Problem to work on →
This task calls for copying every line of the records that includes the word "ankle".

Records provided →

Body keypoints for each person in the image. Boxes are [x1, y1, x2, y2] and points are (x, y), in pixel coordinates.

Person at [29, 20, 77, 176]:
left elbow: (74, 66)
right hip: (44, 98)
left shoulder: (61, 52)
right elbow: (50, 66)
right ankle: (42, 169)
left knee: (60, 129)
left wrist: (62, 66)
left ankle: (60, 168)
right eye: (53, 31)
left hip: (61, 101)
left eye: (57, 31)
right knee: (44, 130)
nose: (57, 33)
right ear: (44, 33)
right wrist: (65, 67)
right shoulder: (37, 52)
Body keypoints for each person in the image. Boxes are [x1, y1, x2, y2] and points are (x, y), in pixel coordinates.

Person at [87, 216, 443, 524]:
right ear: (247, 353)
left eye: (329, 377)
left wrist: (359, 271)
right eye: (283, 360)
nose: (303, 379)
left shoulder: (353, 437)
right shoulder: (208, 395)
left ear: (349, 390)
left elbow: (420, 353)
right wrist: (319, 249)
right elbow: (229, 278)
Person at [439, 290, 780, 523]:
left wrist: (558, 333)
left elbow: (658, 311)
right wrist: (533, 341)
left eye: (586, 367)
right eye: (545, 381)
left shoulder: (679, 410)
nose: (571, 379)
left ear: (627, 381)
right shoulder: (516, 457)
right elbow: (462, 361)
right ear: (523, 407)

--

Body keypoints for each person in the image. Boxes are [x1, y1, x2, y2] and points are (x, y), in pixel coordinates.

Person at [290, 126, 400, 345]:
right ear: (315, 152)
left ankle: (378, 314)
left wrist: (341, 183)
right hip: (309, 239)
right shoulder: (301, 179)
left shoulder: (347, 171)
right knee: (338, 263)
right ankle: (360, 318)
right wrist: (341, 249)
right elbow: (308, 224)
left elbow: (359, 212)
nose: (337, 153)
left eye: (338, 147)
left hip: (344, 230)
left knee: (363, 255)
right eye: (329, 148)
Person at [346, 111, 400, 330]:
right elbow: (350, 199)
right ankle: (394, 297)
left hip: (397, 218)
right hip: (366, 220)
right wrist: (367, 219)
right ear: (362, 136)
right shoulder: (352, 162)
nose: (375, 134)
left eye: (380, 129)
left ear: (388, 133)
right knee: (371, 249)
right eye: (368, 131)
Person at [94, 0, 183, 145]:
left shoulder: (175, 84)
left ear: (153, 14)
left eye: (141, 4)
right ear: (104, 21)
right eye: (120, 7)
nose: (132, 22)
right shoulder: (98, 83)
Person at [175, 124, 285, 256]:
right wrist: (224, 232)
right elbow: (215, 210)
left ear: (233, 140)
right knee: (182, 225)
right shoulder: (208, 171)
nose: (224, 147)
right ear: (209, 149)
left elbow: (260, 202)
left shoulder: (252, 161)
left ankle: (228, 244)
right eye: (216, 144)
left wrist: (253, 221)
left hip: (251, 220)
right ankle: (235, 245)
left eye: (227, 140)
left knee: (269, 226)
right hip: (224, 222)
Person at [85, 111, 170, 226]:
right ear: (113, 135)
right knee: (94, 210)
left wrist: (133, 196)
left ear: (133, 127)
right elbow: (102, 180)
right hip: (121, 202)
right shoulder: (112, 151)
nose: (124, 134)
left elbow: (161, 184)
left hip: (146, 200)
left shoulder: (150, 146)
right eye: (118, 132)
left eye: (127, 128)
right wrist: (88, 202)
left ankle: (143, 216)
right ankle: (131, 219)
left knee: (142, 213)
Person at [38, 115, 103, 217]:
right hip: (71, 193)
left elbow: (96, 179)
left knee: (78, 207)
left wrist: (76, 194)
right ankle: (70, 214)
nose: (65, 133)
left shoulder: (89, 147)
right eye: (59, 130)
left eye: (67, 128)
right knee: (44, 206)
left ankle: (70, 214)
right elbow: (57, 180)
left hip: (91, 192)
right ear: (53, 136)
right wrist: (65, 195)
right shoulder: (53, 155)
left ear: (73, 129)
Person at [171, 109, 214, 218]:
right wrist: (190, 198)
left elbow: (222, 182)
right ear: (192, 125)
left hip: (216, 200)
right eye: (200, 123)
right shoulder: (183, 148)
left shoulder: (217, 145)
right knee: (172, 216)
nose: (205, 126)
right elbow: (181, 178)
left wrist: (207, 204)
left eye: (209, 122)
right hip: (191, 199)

Response area →
right ankle: (42, 169)
left ankle: (60, 168)
left ankle: (378, 314)
right ankle: (360, 318)
right ankle: (394, 297)
left ankle: (228, 244)
right ankle: (235, 245)
left ankle: (143, 216)
right ankle: (131, 219)
right ankle: (70, 214)
left ankle: (70, 214)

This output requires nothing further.